◆ SELECTED EXTRACT:
═══

Google Webmaster Central Blog - Official news on crawling and indexing sites for the Google index

New robots.txt feature and REP Meta Tags

Wednesday, August 15, 2007 at 4:01 PM



We've improved Webmaster Central's robots.txt analysis tool to recognize Sitemap declarations and relative URLs. Earlier versions weren't aware of Sitemaps at all, and understood only absolute URLs; anything else was reported as Syntax not understood. The improved version now tells you whether your Sitemap's URL and scope are valid. You can also test against relative URLs with a lot less typing.

Reporting is better, too. You'll now be told of multiple problems per line if they exist, unlike earlier versions which only reported the first problem encountered. And we've made other general improvements to analysis and validation.

═══

◆ RECORDED INFORMATION:
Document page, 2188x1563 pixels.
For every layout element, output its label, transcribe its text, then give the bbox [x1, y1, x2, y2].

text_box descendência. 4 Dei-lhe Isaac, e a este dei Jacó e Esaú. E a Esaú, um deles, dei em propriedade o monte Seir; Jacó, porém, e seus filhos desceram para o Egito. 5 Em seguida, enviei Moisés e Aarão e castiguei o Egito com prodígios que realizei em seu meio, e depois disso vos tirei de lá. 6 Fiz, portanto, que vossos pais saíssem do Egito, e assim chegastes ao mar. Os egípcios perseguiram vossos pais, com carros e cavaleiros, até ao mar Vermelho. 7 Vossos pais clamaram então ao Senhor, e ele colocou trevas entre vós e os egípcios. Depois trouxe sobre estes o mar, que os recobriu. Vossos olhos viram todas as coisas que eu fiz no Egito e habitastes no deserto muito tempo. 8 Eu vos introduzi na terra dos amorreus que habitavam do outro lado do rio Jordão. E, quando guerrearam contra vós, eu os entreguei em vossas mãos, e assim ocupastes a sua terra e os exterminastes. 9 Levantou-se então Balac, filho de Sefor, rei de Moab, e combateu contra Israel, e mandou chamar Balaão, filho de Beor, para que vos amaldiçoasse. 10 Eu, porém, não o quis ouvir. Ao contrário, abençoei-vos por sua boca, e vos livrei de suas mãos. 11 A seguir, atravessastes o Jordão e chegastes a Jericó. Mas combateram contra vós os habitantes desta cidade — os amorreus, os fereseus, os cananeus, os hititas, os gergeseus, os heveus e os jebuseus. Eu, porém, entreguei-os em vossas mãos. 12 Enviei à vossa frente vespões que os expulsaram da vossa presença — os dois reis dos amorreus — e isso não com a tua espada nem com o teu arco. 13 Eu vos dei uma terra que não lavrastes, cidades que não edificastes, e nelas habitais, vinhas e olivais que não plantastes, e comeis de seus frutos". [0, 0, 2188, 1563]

═══

◆ WHAT TO DO:
A: Please repeat the robots.txt post, everything from "We've improved Webmaster" down to "analysis and validation.", swapping "relative URLs" for "relative paths".
B: Turn the paragraph of the robots.txt post that opens with "Reporting is better, too" into a short list that keeps its main facts.

◆ ANSWER SET:
A:
We've improved Webmaster Central's robots.txt analysis tool to recognize Sitemap declarations and relative paths. Earlier versions weren't aware of Sitemaps at all, and understood only absolute URLs; anything else was reported as Syntax not understood. The improved version now tells you whether your Sitemap's URL and scope are valid. You can also test against relative paths with a lot less typing.

Reporting is better, too. You'll now be told of multiple problems per line if they exist, unlike earlier versions which only reported the first problem encountered. And we've made other general improvements to analysis and validation.

B:
- The tool now reports multiple problems per line when they exist.
- Earlier versions reported only the first problem encountered.
- Analysis and validation received other general improvements.